会合定数を求める手段

分子間相互作用を明らかにする方法としていくつかの方法があります。大事なのはわかることと濃度範囲です。会合定数と濃度の関係から、感覚的には会合定数の逆数の濃度ぐらいを詳しく測れば精度良く数値が決められます。二量体モデルを計算すると測定濃度程度が単量体と二量体が 1 : 1 で存在する程度ですので、一般的にその付近で測定することで有意な変化量が観測されます。

核磁気共鳴 (NMR) スペクトル
化学シフトの濃度変化や温度変化により議論できる。
熱力学的パラメータ、分子の会合構造を得られるチャンスがある。
比較的高濃度 ($${10^{–3}}$$ ~ $${10^{–2}}$$ M) が必要なので比較的
高濃度で変化するもののみ。

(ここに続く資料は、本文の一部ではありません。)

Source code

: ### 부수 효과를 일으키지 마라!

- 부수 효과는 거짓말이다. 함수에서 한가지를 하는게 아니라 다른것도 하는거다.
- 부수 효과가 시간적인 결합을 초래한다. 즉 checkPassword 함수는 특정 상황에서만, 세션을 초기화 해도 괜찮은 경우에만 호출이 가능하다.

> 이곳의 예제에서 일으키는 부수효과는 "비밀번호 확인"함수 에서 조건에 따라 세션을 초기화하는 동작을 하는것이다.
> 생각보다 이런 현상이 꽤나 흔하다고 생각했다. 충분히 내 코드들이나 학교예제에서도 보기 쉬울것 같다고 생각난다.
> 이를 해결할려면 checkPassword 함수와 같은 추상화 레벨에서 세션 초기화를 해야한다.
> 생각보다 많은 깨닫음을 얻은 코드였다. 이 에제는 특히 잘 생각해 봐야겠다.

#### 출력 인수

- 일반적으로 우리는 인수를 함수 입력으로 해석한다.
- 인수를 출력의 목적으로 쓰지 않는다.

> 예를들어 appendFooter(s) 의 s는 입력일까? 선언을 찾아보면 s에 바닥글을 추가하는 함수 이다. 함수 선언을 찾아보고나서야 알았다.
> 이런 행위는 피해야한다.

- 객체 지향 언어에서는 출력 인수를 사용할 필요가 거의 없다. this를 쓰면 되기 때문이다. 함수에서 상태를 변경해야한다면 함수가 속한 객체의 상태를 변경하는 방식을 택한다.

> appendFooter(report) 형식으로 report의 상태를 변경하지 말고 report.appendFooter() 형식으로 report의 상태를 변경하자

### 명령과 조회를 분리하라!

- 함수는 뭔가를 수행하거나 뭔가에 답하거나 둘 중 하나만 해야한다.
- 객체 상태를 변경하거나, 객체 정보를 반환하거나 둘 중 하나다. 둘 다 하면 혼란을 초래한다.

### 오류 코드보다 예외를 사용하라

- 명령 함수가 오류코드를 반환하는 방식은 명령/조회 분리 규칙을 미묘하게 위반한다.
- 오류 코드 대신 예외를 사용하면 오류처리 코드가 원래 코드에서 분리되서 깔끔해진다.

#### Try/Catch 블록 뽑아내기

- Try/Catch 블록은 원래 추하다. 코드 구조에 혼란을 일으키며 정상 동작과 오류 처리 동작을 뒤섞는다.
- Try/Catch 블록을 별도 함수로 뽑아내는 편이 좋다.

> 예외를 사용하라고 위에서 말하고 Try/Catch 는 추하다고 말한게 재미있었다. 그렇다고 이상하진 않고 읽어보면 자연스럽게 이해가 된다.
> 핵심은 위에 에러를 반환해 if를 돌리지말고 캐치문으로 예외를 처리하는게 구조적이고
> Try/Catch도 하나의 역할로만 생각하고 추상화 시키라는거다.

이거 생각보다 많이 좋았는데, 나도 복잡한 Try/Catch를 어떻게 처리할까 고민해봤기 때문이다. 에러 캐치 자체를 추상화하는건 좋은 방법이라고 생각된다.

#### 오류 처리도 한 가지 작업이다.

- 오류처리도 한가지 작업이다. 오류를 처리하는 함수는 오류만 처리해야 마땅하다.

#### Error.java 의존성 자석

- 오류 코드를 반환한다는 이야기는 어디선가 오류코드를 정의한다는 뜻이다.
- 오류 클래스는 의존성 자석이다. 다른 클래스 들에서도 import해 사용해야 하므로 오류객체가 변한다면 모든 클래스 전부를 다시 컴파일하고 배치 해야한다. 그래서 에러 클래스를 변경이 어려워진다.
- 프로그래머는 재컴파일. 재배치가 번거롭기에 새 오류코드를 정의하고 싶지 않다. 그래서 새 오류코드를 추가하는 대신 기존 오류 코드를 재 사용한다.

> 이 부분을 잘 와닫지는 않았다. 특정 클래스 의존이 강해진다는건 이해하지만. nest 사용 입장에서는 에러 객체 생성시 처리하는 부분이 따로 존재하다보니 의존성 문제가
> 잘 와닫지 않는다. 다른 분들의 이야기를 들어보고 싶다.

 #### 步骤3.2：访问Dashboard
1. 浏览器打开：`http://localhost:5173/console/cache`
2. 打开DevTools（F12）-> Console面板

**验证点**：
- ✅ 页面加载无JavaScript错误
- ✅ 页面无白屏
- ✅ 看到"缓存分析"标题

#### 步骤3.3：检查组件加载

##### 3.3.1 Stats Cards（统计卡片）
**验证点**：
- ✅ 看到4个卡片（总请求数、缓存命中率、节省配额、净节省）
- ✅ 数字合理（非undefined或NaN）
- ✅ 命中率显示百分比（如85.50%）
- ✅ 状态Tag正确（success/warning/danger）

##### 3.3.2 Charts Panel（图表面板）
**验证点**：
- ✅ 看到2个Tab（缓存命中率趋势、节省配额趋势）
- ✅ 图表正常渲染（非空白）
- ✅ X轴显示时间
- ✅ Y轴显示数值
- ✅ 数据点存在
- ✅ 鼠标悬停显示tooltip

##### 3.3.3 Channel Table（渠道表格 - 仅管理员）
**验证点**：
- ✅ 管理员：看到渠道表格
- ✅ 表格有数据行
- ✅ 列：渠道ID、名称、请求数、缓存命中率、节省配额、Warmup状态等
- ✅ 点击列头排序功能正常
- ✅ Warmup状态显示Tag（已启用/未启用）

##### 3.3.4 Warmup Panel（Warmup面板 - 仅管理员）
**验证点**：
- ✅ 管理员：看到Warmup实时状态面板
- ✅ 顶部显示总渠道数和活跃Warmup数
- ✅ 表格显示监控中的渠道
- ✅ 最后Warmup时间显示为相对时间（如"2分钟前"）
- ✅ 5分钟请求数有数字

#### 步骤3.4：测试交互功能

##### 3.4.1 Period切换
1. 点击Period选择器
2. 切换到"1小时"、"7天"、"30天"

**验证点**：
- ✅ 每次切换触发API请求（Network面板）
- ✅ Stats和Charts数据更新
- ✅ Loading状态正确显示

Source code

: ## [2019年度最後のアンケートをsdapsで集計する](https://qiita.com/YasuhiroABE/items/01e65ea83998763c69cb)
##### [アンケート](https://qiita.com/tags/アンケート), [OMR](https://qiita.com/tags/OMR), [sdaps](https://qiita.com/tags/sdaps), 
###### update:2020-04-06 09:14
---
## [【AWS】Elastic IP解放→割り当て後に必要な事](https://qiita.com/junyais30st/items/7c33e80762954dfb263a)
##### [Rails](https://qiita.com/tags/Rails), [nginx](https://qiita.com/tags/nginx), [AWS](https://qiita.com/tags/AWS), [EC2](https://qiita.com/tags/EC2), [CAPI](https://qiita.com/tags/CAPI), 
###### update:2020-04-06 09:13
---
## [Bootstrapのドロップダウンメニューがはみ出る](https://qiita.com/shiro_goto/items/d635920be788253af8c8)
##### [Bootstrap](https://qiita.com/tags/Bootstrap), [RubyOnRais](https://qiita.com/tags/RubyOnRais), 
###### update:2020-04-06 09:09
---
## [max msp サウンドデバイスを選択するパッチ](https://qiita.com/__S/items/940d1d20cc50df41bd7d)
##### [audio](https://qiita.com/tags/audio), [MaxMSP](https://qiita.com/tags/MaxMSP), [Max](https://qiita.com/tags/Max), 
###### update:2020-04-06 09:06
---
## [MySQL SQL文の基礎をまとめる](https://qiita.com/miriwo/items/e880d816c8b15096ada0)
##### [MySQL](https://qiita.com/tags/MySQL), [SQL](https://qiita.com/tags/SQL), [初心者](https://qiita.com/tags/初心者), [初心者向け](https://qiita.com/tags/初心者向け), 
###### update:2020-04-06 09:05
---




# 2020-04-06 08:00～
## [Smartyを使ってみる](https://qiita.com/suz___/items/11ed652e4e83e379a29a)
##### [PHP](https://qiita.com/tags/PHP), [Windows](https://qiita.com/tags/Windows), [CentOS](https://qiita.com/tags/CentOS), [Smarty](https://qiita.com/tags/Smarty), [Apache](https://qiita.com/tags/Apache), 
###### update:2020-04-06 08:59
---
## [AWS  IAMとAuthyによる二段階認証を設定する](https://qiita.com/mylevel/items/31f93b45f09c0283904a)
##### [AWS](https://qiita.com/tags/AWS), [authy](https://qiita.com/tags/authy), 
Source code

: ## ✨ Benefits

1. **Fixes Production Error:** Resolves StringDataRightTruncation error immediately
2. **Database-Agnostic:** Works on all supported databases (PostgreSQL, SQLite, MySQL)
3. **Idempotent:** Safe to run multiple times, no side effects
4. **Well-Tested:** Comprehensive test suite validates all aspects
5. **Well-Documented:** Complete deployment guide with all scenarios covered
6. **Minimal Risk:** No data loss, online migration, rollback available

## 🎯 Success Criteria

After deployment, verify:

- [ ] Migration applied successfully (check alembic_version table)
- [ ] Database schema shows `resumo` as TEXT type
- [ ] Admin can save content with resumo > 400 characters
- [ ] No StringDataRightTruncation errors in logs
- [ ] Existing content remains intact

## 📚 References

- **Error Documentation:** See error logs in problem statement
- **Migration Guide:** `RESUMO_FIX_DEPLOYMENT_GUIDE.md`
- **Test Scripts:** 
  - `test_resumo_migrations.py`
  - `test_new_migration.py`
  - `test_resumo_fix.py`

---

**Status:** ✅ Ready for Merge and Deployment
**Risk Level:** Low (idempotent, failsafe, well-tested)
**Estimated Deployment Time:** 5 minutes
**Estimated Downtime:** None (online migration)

つまり、相当会合しにくい分子が対象。

電子スピン共鳴 (ESR) スペクトル
マニアックな方法。
感度は NMR よりも高いので $${10^{–5}}$$ ~ $${10^{–2}}$$ M まで行けそう(溶媒の誘電率が高いと低濃度は難しい)。ただし、そもそも ESR アクティブな分子が少ない。また、ESR 装置が往々にしてダイナミックレンジが低いので、うまく感度調整する必要がある。さらに絶対強度をやるのは至難の業。少なくとも私はやりたくない。

紫外可視近赤外吸収 (UV-vis-NIR または 電子) スペクトル
吸収波長シフトの濃度変化や温度変化により議論できる。
熱力学的パラメータ、分子の会合構造を得られるチャンスがある。
低濃度も可能 ($${10^{–5}}$$ ~ $${10^{–3}}$$ M)。

発光スペクトル
発光波長のシフトの濃度変化や温度変化により議論できる。
熱力学的パラメータ、分子の会合構造を得られるチャンスがある。
かなり低濃度も可能 ($${10^{–6}}$$ ~ $${10^{–4}}$$ M)。ただし・・・かなり発光量子収率が高くないと低濃度は難しい。

X 線結晶構造解析
X 線の電子による回折現象を利用して電子の分布がわかる。
これを利用して原子の位置を解析する。ほぼ結晶に限定。

赤外吸収 (IR) スペクトル
主に分子間水素結合に関して情報が得られる。ほぼ固体に限定される。
溶媒を工夫すれば分子内水素結合と分子間水素結合の違いを見分けられる。